We can also use this data to track the items we know we submitted, i.e. comparing HDFS and DLS holdings:

In [19]:
rep_all = {}
for item_id in warcs_by_id:
    if item_id in identifiers:
        rep_status = id_rep[item_id]
    else:
        rep_status = -1
    count = rep_all.get(rep_status, 0)
    rep_all[rep_status] = count + 1

print(rep_all)

labels = ['Fully replicated', 'Under-replicated', 'Not replicated', 'Missing']
values = [rep_all[4], 0, rep_all[0], rep_all[-1]]
for rep_count in range(1,4):
    values[1] += rep_all.get(rep_count, 0)

data = [go.Pie(
            labels=labels,
            values=values
    )]

py.iplot({ 'data': data, 'layout': {'title': 'Overall replication status of submitted items'}})
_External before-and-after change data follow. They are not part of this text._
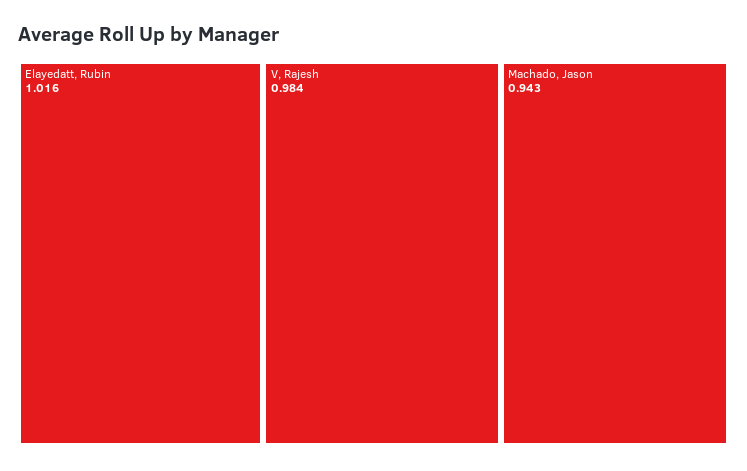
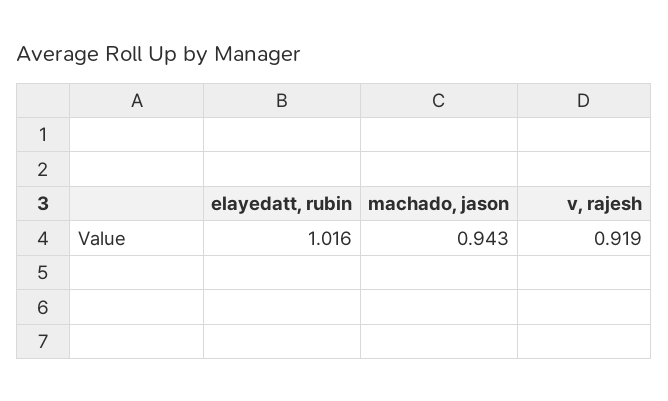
  {
    "Elayedatt, Rubin": 1.016,
-   "V, Rajesh": 0.984,
+   "V, Rajesh": 0.919,
    "Machado, Jason": 0.943
  }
{0: 14, 1: 27, 3: 175, 4: 150557, -1: 2263}


So, now we see that there are significantly more items that are known, and that we believe were submitted to DLS, but are currently completely unknown to the system.

That said, we can also run the comparison the other way, and find there are many more DLS items not covered by the current analysis:

In [23]:
dls_only_ids = []
for item_id in identifiers:
    if item_id not in hdfs_ids:
        dls_only_ids.append(item_id)
        
print(len(dls_only_ids), len(identifiers), len(hdfs_ids))

(547975, 698748, 153036)


This is _mainly_ because this analysis does not cover _any_ WCT content, but we need a full picture of what we've submitted in order to carry this analysis out completely.